INTRACTABLE ISSUES: Among the issues that held up a peace agreement at the end were how to safely disarm 5,000 battle-hardened guerrillas who are deeply distrustful of a government that has been linked in the past to death squads. The government demanded that they lay down their arms in return for guarantees of safety. The rebels demanded secure areas where they could safely disarm, a reduction in the size of El Salvador’s 55,000-man army and assurances that rebel fighters who wanted could join a reconstituted national police force. Neither the New Year’s Eve cease-fire announcement, nor a subsequent radio speech by Cristiani, explained how this had been worked out or, indeed, whether it even had.

Still, there is cause for optimism in the fact that among the parties praising the cease-fire agreement most profusely were representatives of the Bush Administration. Bernard Aronson, the U.S. assistant secretary of state who oversees relations with Latin America, flatly told reporters that “both sides know that the war is over.” Optimistic words, but they can prove prophetic if the Bush Administration puts its muscle behind them.

UNDENIABLE LEVERAGE: After all, the war in El Salvador would not have lasted so long without Washington’s involvement.

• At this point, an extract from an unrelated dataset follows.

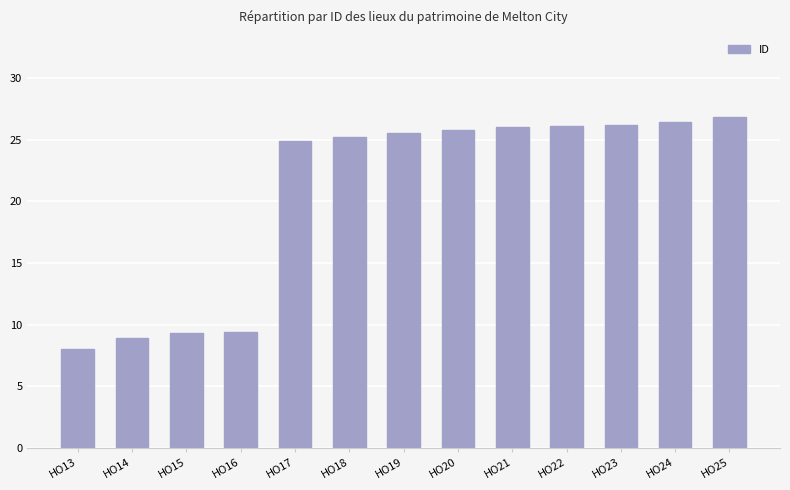

The value at HO19 is 25.5. True or false?

True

For more than a decade U.S. military and economic advisers tried--with courage but not always with success--to counter the guerrillas’ appeal by trying to reform an unjust society and the brutal army that protected it. But the need to commit to the central government grew out of the hysterical atmosphere of the Cold War. For the last couple of years, with the Soviet Bloc collapsing, the logic behind propping up any Salvadoran government started to unravel.

Now the United States has a special obligation to the people of El Salvador. Millions in military aid must be rechanneled to civilian needs and used to rebuild a war-torn nation. And any aid must be leveraged by both the Bush Administration and the U.N. to keep two tough, wary, adversaries talking rather than shooting.